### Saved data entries

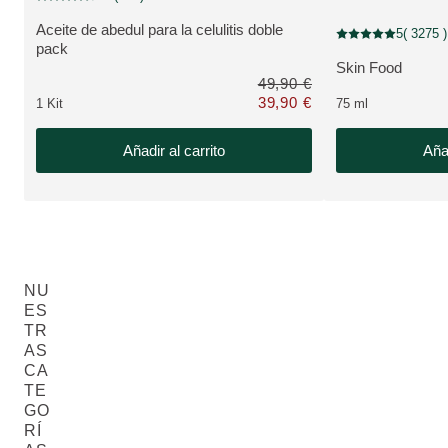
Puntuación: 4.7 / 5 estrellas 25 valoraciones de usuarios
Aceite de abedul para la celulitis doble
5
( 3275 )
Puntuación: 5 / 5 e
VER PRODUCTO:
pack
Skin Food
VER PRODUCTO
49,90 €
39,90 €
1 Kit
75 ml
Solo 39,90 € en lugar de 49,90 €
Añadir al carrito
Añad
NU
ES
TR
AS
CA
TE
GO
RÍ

--

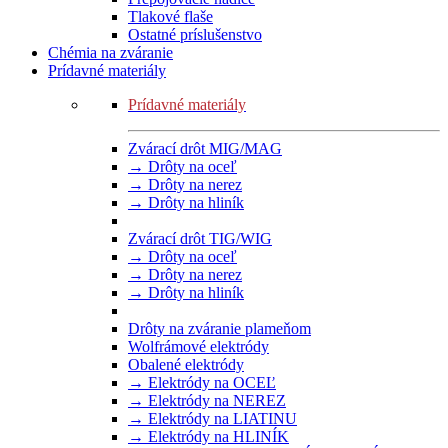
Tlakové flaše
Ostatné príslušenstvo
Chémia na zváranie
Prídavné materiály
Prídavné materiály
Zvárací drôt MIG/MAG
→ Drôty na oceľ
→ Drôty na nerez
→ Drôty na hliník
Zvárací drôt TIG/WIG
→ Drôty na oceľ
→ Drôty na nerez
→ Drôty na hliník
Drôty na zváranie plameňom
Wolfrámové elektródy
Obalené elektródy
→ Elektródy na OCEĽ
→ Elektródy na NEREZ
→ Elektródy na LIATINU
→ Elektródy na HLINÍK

### Your instructions
Print the lines of the listing above exactly, starting at the line that contains "Tlakové flaše" and ending at the line that contains "Elektródy na HLINÍK", with both of those lines included.

### Response
Tlakové flaše
Ostatné príslušenstvo
Chémia na zváranie
Prídavné materiály
Prídavné materiály
Zvárací drôt MIG/MAG
→ Drôty na oceľ
→ Drôty na nerez
→ Drôty na hliník
Zvárací drôt TIG/WIG
→ Drôty na oceľ
→ Drôty na nerez
→ Drôty na hliník
Drôty na zváranie plameňom
Wolfrámové elektródy
Obalené elektródy
→ Elektródy na OCEĽ
→ Elektródy na NEREZ
→ Elektródy na LIATINU
→ Elektródy na HLINÍK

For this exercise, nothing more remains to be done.